[Excerpted passage]:
##############################
Prof Keita Morikane: From a surveillance standpoint, the meeting helps us understand the practical considerations that influence whether hospitals can adopt the system reliably — such as documentation workflows, staff training needs, and alignment with existing reporting structures. Early discussions across the region show strong interest in the framework, but also highlight that facilities vary in their readiness to implement a new classification. Capturing these differences now will help shape a realistic, phased adoption plan. Also, even though the definitions were developed through intense discussions as well as the sophisticated Delphi method, Symposium participants faced challenges in applying the definitions to various clinical case scenarios. A unified definition is of utmost importance and should be upheld, but the APAC region would require practical guidelines including language translation in order to accurately apply definitions and scoring.
Iain Hamilton: For us, the Symposium is about understanding what healthcare professionals and hospitals need to move from interest to implementation. We’re seeing real momentum — clinicians are eager for a system that allows them to measure outcomes consistently and see the full picture of healing, not just infection. The Bangkok event allows us to work directly with APAC partners to identify the support required, whether that’s structured training, workflow integration, or digital tools.
This meeting is also part of a broader global effort, where insights from APAC will help shape the tools for implementing the DISH Classification framework. It’s an important moment for the region to influence standards that will eventually be adopted worldwide.
Industry partnerships are increasingly important in surgical quality improvement. How do you foresee organizations like Johnson & Johnson MedTech supporting rollout, clinician training and long-term adoption once the framework is finalized?
Dr Giles Bond-Smith: Industry involvement is essential for taking a classification from theory to daily practice. Surgeons need practical support — training, clear materials, and implementation guidance — so the system becomes easy to use rather than an added burden. When partners help coordinate education and dissemination, it accelerates consistent adoption across hospitals and specialties.
Prof Keita Morikane: Long-term surveillance depends on consistent, repeatable processes. Industry partners can play a meaningful role by providing tools and resources that help hospitals apply the classification accurately, regardless of their baseline reporting capacity. Support for education, workflow integration, and documentation approaches can make the transition smoother and help ensure the system is used reliably over time.
Iain Hamilton: At Johnson & Johnson MedTech, our role is to enable the system to take root and deliver its intended impact. That starts with training — through the Johnson & Johnson Institute, we can support clinicians across APAC in understanding and applying the definitions consistently. We are also investing in digital solutions through our Polyphonic™ digital ecosystem to help connect data for modern surgical care. By linking wound outcomes through digital tools and patient monitoring, we can help hospitals move from simply counting infections to understanding surgical outcomes holistically.
Our commitment is to help integrate the DISH Classification framework into existing workflows, support early adopters, and build the foundation for long-term, data-driven surgical quality improvement to reduce wound complications. This is part of how we see APAC contributing to — and shaping — the standards that will guide surgical care globally.
##############################
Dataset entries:
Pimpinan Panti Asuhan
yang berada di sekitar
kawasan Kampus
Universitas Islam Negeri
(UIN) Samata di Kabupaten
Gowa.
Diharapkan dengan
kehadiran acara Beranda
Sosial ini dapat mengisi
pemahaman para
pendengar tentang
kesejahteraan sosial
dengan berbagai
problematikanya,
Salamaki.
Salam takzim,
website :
##############################
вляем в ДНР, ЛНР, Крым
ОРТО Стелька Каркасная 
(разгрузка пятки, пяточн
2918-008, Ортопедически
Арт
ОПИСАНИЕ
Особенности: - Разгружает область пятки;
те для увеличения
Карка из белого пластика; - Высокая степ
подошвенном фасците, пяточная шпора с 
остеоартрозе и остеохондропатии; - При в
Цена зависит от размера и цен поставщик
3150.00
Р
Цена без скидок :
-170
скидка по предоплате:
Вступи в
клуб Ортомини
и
##############################
[Questions to answer]:
• a. Using the DISH Classification interview, decide whether each statement agrees with it, answering yes or no and quoting the deciding words.
(i) Prof Keita Morikane says facilities across the region are equally ready to implement the new classification.
(ii) Iain Hamilton says the Symposium event is held in Bangkok.
(iii) Dr Giles Bond-Smith calls industry involvement optional for putting a classification into daily practice.
• b. Answer these questions from the DISH Classification interview.
(i) Besides intense discussions, what method was used to develop the definitions?
(ii) Through which institute can Johnson & Johnson MedTech support clinicians across APAC with training?
(iii) What is the name of the digital ecosystem Johnson & Johnson MedTech is investing in?
• c. In the DISH Classification interview, Prof Keita Morikane gives practical considerations that influence whether hospitals can adopt the system reliably. List all of them.

[Answer list]:
• a.
(i) No: "facilities vary in their readiness to implement a new classification."
(ii) Yes: "The Bangkok event allows us to work directly with APAC partners"
(iii) No: "Industry involvement is essential for taking a classification from theory to daily practice."

• b.
(i) The Delphi method
(ii) The Johnson & Johnson Institute
(iii) The Polyphonic™ digital ecosystem

• c.
Documentation workflows
Staff training needs
Alignment with existing reporting structures